The Lessing Prize of the Free State of Saxony is a German literary award. It was founded in 1993 by the Government of the Free State of Saxony and is awarded every two years. It consists of a main prize, which honours outstanding achievements in the spirit of Gotthold Ephraim Lessing, especially in the field of literature, literary criticism and the theater. This prize is worth 20,000 euros. In addition, two further "promotional prizes" are awarded, which seek to publicly recognize and promote promising beginnings in these fields. These prizes are each worth 5,500 euros.

The award ceremony usually takes place on 21 January, the eve of Lessing's birthday (22 January 1729), as part of the celebrations organized by the Lessing Museum in his native town of Kamenz. The award builds on the tradition of the Lessing Prize of the GDR , which was awarded from 1955 to 1989 by the Ministry of Culture of the GDR.

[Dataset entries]
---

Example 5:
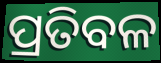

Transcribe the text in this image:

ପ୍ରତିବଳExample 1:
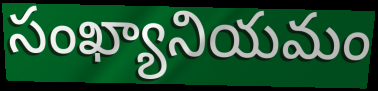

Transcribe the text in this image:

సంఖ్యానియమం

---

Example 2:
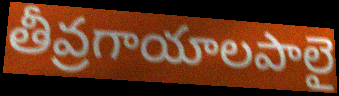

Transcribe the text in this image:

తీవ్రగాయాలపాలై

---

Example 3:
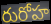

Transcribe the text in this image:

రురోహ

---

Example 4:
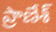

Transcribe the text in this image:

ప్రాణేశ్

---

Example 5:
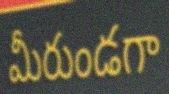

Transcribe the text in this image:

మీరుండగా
---
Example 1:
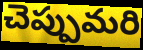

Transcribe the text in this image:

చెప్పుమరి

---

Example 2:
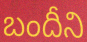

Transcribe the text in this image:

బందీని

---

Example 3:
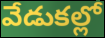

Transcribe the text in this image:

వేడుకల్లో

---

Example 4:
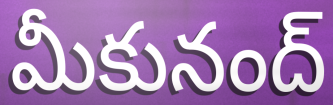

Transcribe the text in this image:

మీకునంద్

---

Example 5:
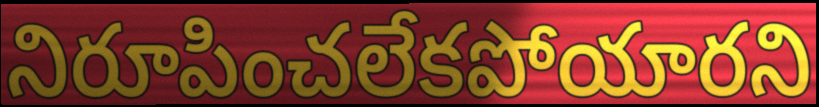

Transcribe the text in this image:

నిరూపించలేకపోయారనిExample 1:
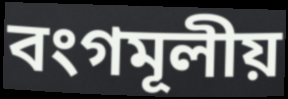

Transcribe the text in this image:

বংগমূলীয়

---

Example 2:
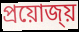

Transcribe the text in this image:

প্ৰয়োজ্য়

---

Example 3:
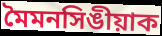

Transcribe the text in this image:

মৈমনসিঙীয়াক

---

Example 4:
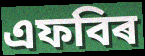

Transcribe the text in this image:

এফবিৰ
* * *
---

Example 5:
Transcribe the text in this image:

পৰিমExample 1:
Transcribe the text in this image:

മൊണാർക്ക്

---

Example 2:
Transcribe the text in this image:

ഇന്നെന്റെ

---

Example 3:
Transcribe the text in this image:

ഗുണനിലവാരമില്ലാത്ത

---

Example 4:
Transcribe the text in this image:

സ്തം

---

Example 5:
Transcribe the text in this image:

EXERCISES
A. Repeat the passage of the Lessing Prize text starting with "The Lessing Prize of the Free" and going on through "worth 5,500 euros.".
B. Answer these questions from the Lessing Prize text:
(i) In what year was the prize founded?
(ii) How much is each of the promotional prizes worth?
(iii) In which town does the Lessing Museum that organizes the celebrations stand?
C. List every year given in the Lessing Prize text.
None of this involves the data.

WRITTEN RESPONSES
A.
The Lessing Prize of the Free State of Saxony is a German literary award. It was founded in 1993 by the Government of the Free State of Saxony and is awarded every two years. It consists of a main prize, which honours outstanding achievements in the spirit of Gotthold Ephraim Lessing, especially in the field of literature, literary criticism and the theater. This prize is worth 20,000 euros. In addition, two further "promotional prizes" are awarded, which seek to publicly recognize and promote promising beginnings in these fields. These prizes are each worth 5,500 euros.

B.
(i) 1993
(ii) 5,500 euros
(iii) Kamenz

C. 1993, 1729, 1955, 1989